Quote word for word the part of the rows that opens with the very first line and closes with the line containing "genus: Danaus", including both of those lines.
◆ ◆ ◆ ◆ ◆ ◆ ◆
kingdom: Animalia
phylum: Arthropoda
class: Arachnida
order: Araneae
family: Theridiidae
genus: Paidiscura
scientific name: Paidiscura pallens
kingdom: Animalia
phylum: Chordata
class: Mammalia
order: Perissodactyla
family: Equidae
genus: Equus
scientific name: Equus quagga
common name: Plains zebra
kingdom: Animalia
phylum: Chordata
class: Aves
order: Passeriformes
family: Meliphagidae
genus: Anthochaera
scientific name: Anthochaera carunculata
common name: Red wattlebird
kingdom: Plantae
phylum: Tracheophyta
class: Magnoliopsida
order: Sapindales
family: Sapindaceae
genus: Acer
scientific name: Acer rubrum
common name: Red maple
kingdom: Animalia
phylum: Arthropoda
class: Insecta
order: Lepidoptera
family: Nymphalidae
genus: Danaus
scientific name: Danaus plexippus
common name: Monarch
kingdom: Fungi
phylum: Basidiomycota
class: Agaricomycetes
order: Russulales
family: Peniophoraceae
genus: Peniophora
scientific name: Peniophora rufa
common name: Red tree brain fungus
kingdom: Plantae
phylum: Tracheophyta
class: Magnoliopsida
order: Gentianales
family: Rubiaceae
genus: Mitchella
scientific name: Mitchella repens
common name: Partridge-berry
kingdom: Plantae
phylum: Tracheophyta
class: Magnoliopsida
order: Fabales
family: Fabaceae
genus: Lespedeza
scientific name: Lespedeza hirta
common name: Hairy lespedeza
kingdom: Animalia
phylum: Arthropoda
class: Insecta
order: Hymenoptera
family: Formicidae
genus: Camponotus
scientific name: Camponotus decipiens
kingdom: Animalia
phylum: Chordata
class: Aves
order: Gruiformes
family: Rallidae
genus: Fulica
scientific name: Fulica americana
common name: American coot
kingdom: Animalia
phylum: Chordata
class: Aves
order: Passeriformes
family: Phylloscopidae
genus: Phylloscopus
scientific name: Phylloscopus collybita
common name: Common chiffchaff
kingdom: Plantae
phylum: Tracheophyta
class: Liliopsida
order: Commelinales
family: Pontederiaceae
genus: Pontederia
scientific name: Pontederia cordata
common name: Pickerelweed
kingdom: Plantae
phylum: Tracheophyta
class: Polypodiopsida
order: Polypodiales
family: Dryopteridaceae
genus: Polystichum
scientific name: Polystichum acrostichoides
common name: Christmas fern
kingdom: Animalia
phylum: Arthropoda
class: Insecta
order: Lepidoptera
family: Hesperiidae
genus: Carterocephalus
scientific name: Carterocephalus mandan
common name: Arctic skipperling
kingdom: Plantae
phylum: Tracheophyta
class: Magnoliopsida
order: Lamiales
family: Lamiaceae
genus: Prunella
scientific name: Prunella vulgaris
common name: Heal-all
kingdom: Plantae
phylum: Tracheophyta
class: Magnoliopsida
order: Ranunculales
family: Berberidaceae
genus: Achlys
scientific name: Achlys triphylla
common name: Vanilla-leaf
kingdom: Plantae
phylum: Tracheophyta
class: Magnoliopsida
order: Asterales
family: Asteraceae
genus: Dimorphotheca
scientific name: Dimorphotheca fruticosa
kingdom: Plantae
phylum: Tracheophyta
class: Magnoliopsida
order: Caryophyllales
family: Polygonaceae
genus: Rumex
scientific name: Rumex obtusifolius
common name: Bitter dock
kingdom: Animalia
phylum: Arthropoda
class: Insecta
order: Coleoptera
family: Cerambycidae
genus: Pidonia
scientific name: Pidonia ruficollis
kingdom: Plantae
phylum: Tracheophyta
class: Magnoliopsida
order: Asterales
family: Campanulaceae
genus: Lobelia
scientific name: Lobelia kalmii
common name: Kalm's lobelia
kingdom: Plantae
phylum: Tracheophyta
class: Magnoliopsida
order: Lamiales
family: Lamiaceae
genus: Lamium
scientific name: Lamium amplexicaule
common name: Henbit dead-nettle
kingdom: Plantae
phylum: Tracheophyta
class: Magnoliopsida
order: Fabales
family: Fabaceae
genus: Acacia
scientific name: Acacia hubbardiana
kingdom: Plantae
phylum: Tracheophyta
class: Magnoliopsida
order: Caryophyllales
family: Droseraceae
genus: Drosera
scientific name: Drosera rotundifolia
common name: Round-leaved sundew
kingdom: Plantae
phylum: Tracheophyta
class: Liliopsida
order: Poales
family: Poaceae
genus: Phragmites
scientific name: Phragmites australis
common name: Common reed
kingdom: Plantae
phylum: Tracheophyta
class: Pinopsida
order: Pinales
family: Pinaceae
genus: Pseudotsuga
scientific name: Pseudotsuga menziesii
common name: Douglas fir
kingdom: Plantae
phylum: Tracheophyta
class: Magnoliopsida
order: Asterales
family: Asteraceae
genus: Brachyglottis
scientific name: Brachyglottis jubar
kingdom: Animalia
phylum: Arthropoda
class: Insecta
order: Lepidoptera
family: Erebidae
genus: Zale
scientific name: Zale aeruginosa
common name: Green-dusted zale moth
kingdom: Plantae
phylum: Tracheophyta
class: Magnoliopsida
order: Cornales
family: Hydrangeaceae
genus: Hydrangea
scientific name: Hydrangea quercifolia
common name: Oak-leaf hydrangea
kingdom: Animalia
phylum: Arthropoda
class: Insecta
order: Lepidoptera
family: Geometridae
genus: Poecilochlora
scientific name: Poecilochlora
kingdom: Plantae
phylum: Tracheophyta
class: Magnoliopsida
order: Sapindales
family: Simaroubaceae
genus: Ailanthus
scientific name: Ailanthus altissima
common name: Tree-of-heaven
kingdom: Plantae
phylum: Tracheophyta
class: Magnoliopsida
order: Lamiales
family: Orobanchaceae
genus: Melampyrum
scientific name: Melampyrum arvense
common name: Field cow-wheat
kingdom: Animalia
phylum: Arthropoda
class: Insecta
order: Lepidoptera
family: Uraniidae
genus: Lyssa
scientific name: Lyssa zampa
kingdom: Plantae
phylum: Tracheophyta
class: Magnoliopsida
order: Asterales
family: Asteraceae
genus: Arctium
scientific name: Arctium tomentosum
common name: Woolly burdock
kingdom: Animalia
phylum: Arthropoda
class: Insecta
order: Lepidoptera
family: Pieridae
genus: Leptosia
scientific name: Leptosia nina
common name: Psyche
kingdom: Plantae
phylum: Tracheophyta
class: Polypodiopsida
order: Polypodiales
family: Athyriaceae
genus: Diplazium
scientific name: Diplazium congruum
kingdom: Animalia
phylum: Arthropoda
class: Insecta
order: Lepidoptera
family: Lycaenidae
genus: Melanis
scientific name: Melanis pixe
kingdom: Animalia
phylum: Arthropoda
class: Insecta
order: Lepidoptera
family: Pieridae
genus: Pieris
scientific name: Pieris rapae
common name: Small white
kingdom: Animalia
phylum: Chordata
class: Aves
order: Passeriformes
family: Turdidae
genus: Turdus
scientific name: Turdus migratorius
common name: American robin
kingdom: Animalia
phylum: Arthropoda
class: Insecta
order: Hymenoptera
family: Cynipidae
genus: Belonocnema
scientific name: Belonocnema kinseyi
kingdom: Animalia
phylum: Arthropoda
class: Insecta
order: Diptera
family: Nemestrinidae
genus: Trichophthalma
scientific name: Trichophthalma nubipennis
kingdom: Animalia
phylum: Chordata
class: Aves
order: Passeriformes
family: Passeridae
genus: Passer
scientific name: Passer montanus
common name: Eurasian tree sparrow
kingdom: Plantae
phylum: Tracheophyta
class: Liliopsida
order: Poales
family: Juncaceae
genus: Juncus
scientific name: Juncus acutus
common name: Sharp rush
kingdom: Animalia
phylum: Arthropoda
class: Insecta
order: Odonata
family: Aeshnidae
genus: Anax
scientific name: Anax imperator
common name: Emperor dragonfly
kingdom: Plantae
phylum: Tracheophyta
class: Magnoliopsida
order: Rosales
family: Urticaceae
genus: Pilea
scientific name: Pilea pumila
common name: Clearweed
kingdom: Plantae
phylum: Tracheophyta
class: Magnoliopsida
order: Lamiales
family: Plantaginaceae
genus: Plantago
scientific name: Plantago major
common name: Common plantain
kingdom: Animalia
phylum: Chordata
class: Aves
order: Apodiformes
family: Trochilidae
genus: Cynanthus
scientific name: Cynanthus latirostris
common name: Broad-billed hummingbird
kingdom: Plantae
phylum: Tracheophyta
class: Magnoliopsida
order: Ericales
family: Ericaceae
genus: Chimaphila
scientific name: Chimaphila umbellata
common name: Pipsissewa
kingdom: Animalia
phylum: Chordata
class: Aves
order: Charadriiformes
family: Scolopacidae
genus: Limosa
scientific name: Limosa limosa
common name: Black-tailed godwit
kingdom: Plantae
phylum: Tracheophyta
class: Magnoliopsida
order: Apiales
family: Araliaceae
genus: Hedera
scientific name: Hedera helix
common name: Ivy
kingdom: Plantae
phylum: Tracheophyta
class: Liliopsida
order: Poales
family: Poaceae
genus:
◆ ◆ ◆ ◆ ◆ ◆ ◆
Correct result -
kingdom: Animalia
phylum: Arthropoda
class: Arachnida
order: Araneae
family: Theridiidae
genus: Paidiscura
scientific name: Paidiscura pallens
kingdom: Animalia
phylum: Chordata
class: Mammalia
order: Perissodactyla
family: Equidae
genus: Equus
scientific name: Equus quagga
common name: Plains zebra
kingdom: Animalia
phylum: Chordata
class: Aves
order: Passeriformes
family: Meliphagidae
genus: Anthochaera
scientific name: Anthochaera carunculata
common name: Red wattlebird
kingdom: Plantae
phylum: Tracheophyta
class: Magnoliopsida
order: Sapindales
family: Sapindaceae
genus: Acer
scientific name: Acer rubrum
common name: Red maple
kingdom: Animalia
phylum: Arthropoda
class: Insecta
order: Lepidoptera
family: Nymphalidae
genus: Danaus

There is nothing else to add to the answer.